Introduction
We are only beginning to appreciate the full societal impact of the shift to monetarism and the ideas of the Chicago school of economics. In line with monetarist ideas, Paul Volker, the US federal reserve chairman, moved to tighten monetary supply and push up interest rates to stamp out inflation in 1979 (often referred to as the Volker Shock). This set in motion changes that spelled the end of the era of the Standard Employment Relationship (SER) in both the US and Canada (Cooper, 2017) and the rise of neoliberal austerity policies. The social compromise that allowed workers to bargain collectively and to rely on the state to fill at least some of the gaps in the social wage would gradually unravel. In the intervening four decades a new set of rules and norms have emerged, regulating the relationship between employers and employees. This chapter explores why employment rules and norms took the form they did, the prevalence of precarious employment in the labour market today and the social implications of what this chapter labels as the era of Increased Precarious Employment.

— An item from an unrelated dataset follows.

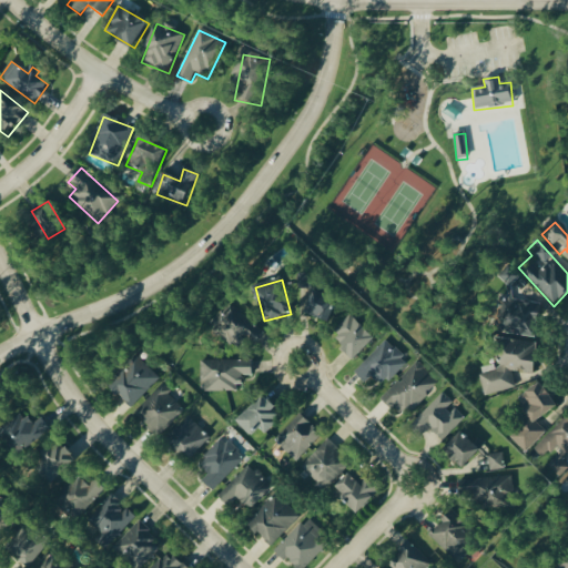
[(305,316),(328,324),(337,300),(313,292),(305,316)]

The employment norms associated with the era of Increased Precarious Employment represent one component of a broader shift to a neoliberal form of social organization. Neoliberalism is defined here as a form of social organization where individuals are free to contract, where outcomes are disciplined by the market (Harvey, 2005) and where the role of the family in providing for its members is emphasized over the role of state welfare (Cooper, 2017). Neoliberalism has redefined ‘common sense’ around the role of the state and the rights of individuals. In the process, it has remade institutions such as the employment relationship, and many of the values held by individuals (Brown, 2015; Kotsko, 2018). This chapter will argue that the increased prevalence of less secure employment has as much to do with the ideological shifts embedded in the neoliberal and austerity discourse as it does with rational responses to economic forces.
For many workers, particularly white men who were the greatest beneficiaries of the post-1945 social compromise, employment has become less secure and less rewarding. Since 1979, real wages have stopped growing for most workers. The risks of injury and illness, unemployment and old age are increasingly borne by workers (Cappelli, 1999; Hacker, 2006).